Storage, Quotas, and Isolation
Datasets are a separate pipeline inside Loguro.
They do not share queues, storage paths, or DuckDB query instances with logs.
Storage path
Dataset records are written as Parquet files under a project and dataset scoped path:
/datasets/project_<internal>/dataset_<datasetId>/split/YYYY-MM-DD/L0/*.parquet Compaction moves files through the same tier model:
/datasets/project_<internal>/dataset_<datasetId>/split/YYYY-MM-DD/L0/*.parquet
/datasets/project_<internal>/dataset_<datasetId>/split/YYYY-MM-DD/L1/*.parquet
/datasets/project_<internal>/dataset_<datasetId>/split/YYYY-MM-DD/L2/*.parquet The dataset-specific query API reads only:
/datasets/project_<internal>/dataset_<datasetId>/split It does not read /logs or other datasets in the same project.

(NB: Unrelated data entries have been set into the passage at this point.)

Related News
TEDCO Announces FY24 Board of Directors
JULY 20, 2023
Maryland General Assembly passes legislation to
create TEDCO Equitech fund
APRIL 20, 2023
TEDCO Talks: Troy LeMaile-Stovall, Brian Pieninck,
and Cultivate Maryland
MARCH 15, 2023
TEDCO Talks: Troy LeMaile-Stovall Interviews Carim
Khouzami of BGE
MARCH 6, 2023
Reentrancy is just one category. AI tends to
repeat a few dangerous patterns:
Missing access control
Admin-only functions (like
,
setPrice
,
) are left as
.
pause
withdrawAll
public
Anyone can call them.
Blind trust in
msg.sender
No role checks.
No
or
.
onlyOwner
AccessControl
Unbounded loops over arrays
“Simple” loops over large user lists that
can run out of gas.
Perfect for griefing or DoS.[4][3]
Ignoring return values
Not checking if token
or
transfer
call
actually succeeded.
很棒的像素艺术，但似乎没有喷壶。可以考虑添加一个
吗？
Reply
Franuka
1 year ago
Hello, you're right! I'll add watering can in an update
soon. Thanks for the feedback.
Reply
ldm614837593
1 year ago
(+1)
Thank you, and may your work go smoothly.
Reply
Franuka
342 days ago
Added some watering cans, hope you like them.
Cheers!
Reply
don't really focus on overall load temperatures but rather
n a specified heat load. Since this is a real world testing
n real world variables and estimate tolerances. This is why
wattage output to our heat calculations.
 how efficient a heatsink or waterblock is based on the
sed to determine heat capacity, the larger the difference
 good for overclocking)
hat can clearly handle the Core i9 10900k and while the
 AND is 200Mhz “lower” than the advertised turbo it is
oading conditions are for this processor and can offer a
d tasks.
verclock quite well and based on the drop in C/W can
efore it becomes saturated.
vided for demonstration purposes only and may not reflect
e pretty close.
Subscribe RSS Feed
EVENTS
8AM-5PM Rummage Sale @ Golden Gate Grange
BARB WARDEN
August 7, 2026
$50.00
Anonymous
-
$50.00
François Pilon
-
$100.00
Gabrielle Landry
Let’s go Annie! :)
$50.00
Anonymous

Legacy default-dataset files can still exist under:
/datasets/project_<internal>/split Default dataset queries can fall back to this legacy path for backwards compatibility.
Physical columns
Every Parquet row includes standard columns:
| Column | Meaning |
|---|---|
id | generated row id |
| internal project reference | Loguro-owned project reference |
dataset_id | Loguro dataset id, nullable for legacy rows |
timestamp | event timestamp from the payload |
ingested_at | when Loguro processed the record |
context | JSON object stored as JSON text |
__traceId | request trace id |
Declared schema fields become typed Parquet columns.
Example schema:
{
"fields": {
"country": "string",
"amount": "number",
"active": "boolean",
"signup_at": "timestamp"
}
} Produces columns:
id
internal project reference
dataset_id
timestamp
ingested_at
context
__traceId
country
amount
active
signup_at Queues
Dataset ingest uses dataset-only queue payloads. Messages include:
{
"datasetId": 13,
"records": []
} Logs and web events use different queue namespaces.
Schema cache
The ingest service reads schema contracts from Redis.
Dataset-specific key:
datasets:schema:project_<internal>:dataset_<datasetId> Legacy default key:
datasets:schema:project_<internal> Registering a dataset schema through the Loguro API writes the schema to PostgreSQL and syncs the dataset-specific Redis key for ingest.
Quotas
Datasets have two relevant quota types:
| Quota | Meaning |
|---|---|
maxDatasets | how many dataset metadata records a user can create across projects |
maxDatasetsPerMonth | how many dataset records can be ingested per month |
Dataset record usage is metered separately:
quota_limit:datasets:<userId>
usage_total:datasets:<userId>:YYYY-MM
usage_delta:datasets:<userId>:YYYY-MM Quota values:
| Value | Meaning |
|---|---|
0 | no dataset record quota configured |
| positive integer | max records for the month |
-1 | unlimited |
Dataset record quota does not consume log quota or web analytics quota.
Query isolation
Dataset queries use a separate DuckDB service and repository from logs.
That means:
- dataset queries only scan
/datasets/project_<id>/dataset_<id>/split - dataset queries do not scan sibling datasets by default
- log queries do not see dataset records
- web analytics queries do not see dataset records
- dataset memory/cache/temp settings can be tuned separately
Operational notes
The dataset worker re-validates schema before writing. This protects storage if a bad message is pushed to Redis directly.
Deleting dataset metadata removes the schema metadata and Redis schema key, but it does not delete existing Parquet files from storage.
If a record cannot be processed after retries, it moves to the dataset failed path/queue used by the ingest worker. Failed dataset messages do not enter the logs failed queue.